Before domes, buildings were very space unefficient, as big columns were necessary to support the roof. Although the first examples of wooden spherical structures appear as soon as 6000 BC in Cyprus, they are not big enough to be considered true domes. The first big stone domes are built for tombs such as the tholos of the Treasure of Atreus (Mycenae, 13th century BC) and the Stupa in Sanchi (India, 3rd century BC). These structures are not high since they lie directly on the ground, being he dome subterraneous.

From the Pantheon to Hagia Sofia

It was the Roman civilisation the first to construct buildings with semispheric domes. Examples are known since times of Nero, achieving the culminating point with the Pantheon of Hadrianus, built in 125 AD, and still standing. Due to its huge weigth, engineers had to carve hollows inside the dome, and besides build very thick walls able to support it.

Paralelly, in Persia appeared the first domes in which pendentives were used from the beginning. This new element provided a strong support to domes, allowing them to become higher and the walls to become progressively thinner. First examplesare found in the Sassanid palaces of Firuzabad and Fars, erected around 240 and 430, respectively. The technique spread to other areas of Central Asia, being most importants the mausoleums of Bokhara (943) and Tim (978), but it did not evolve dramatically.

The idea of the pendentive arrived in Byzantium, and there it was very used and improved. The maximum achievement of this technique was Hagia Sofia in Constantinople (537), a true architectural wonder of the era, which was the largest dome in the world for almost one thousand years. The lighting provided is particularly good, thanks to the possibility it left to unload the building walls with weight, and inserting windows instead. It was also Byzantine engineers who designed the Mosque of the Rock (691) in Jerusalem and the Great Mosque of Damascus (715). Soon the Islamic style adopted the so-called onion dome, which later passed to Russia in the XIII century.

Meanwhile, in Western Europe, domes disappeared from architecture after the fall of the Roman Empire. There were several good attempts, such as half domes (apses), rib vaults or troncoconic domes such as the one in the Baptistry of Pisa, finished in 1363 (the current one is more recent, though), but the technique of the semispheric dome had disappeared.

The reinvention of the dome

Then, Brunelleschi reinvented it with much style. He built the great dome of Santa Maria del Fiore in Florence (finished in 1418), winning his design proposal among others, even if he presented his project uncomplete to avoid being copied.
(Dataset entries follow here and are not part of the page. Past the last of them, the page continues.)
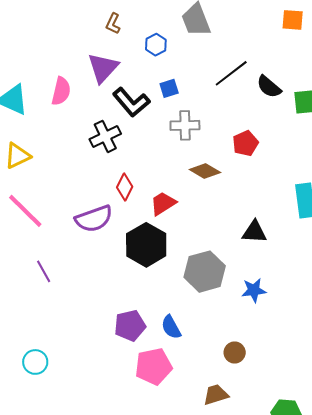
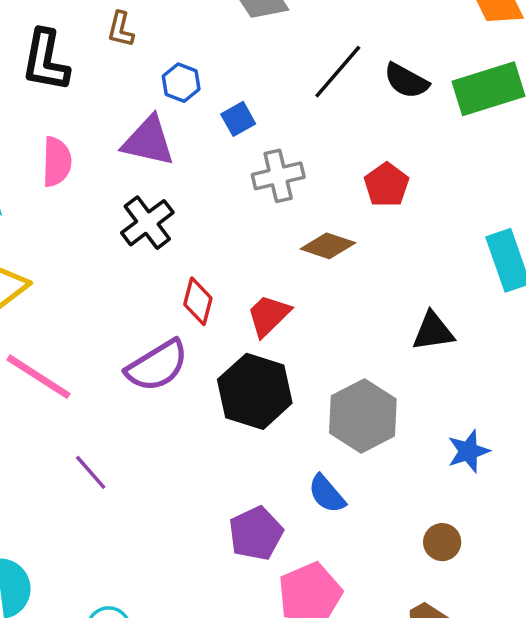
blue hexagon: (156, 45) -> (181, 83), moved
purple triangle: (103, 68) -> (148, 141), moved, turned -48
black L-shape: (131, 102) -> (46, 61), moved, turned 63
blue star: (254, 290) -> (468, 451), moved
blue semicircle: (171, 327) -> (327, 494), moved

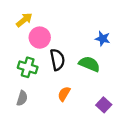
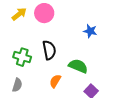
pink circle: (40, 38) -> (44, 13), moved
green semicircle: (89, 64) -> (78, 66), moved

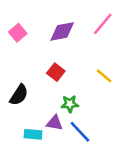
He took inspiration from the circular dome in the Rome Pantheon, and designed his with double shell and octogonal shape. The dome lied on a drum, instead of directly on the roof, thus avoiding scaffolds from the ground level. In this manner he built the highest dome at the time, and a true architectonic model, since it was copied in Saint Peter of Rome by Giacomo della Porta (not Michelangelo) in 1593. The later domes of Saint Paul in London (1708) and the Capitol in Washington (1850) use the same technique.

Still paralelly, in Persia, the dome of the Oljeitu Mausoleum (Soltaniyeh, 1312) was built. This was, in fact, the first double-shell dome, and was additionaly reinforced with arches between both shells, which was an architectural revolution in the Muslim world, comparable to that of Brunelleschi. It started an architectural trend that designed domes as big as the Mausoleum of Khoja Ahmed Yasavi (Kazakhstan, 1405) and the Taj Mahal (India, 1653).

One of the most characteristic elements of the Baroc architecture was the oval dome, invented by Giacomo da Vignola (chapel of Saint Andreas, Rome, 1553) and especially developed in the churches of Bernini and Borromini. This kind of dome gave a dramatic dynamism to Baroc churches. The biggest of this kind was built by Francesco Gallo in the Basilica of Vicoforte (Italia, 1773).

In modern times, one of the greatest improvements has been the invention of the geodesic dome by R. Buckminster Fuller in the 1950's. This technique, based on the utilisation of triangular elements that distribute the forces in the structure itself, allow the construction of huge domes with great stability. Currently, the biggest semispheric dome in the world is the Globe Arena in Stockholm, finished in 1989.